> TASK OBJECTIVE
Without the pictures, give every record again exactly.

> RECORDS FOR THIS TASK
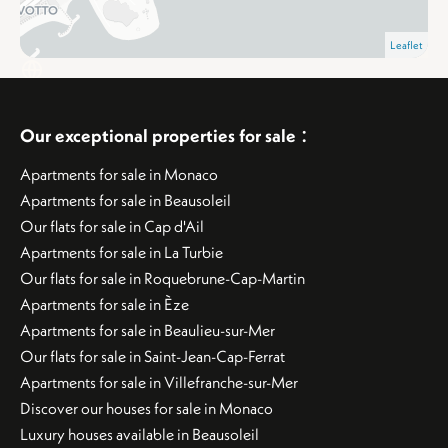
Leaflet
:
Our exceptional properties for sale
Apartments for sale in Monaco
Apartments for sale in Beausoleil
Our flats for sale in Cap d'Ail
Apartments for sale in La Turbie
Our flats for sale in Roquebrune-Cap-Martin
Apartments for sale in Èze
Apartments for sale in Beaulieu-sur-Mer
Our flats for sale in Saint-Jean-Cap-Ferrat
Apartments for sale in Villefranche-sur-Mer
Discover our houses for sale in Monaco
Luxury houses available in Beausoleil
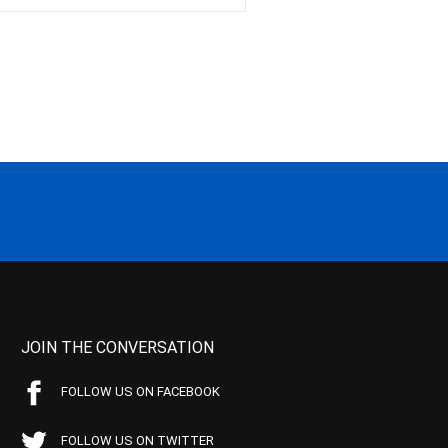
JOIN THE CONVERSATION
FOLLOW US ON FACEBOOK
FOLLOW US ON TWITTER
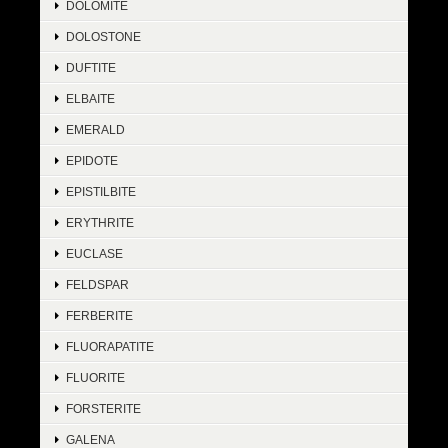
DOLOMITE
DOLOSTONE
DUFTITE
ELBAITE
EMERALD
EPIDOTE
EPISTILBITE
ERYTHRITE
EUCLASE
FELDSPAR
FERBERITE
FLUORAPATITE
FLUORITE
FORSTERITE
GALENA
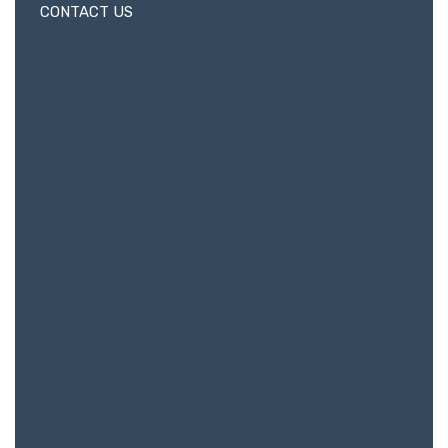
CONTACT US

> WRITTEN RESPONSE
Leaflet
:
Our exceptional properties for sale
Apartments for sale in Monaco
Apartments for sale in Beausoleil
Our flats for sale in Cap d'Ail
Apartments for sale in La Turbie
Our flats for sale in Roquebrune-Cap-Martin
Apartments for sale in Èze
Apartments for sale in Beaulieu-sur-Mer
Our flats for sale in Saint-Jean-Cap-Ferrat
Apartments for sale in Villefranche-sur-Mer
Discover our houses for sale in Monaco
Luxury houses available in Beausoleil
JOIN THE CONVERSATION
FOLLOW US ON FACEBOOK
FOLLOW US ON TWITTER
DOLOMITE
DOLOSTONE
DUFTITE
ELBAITE
EMERALD
EPIDOTE
EPISTILBITE
ERYTHRITE
EUCLASE
FELDSPAR
FERBERITE
FLUORAPATITE
FLUORITE
FORSTERITE
GALENA
CONTACT US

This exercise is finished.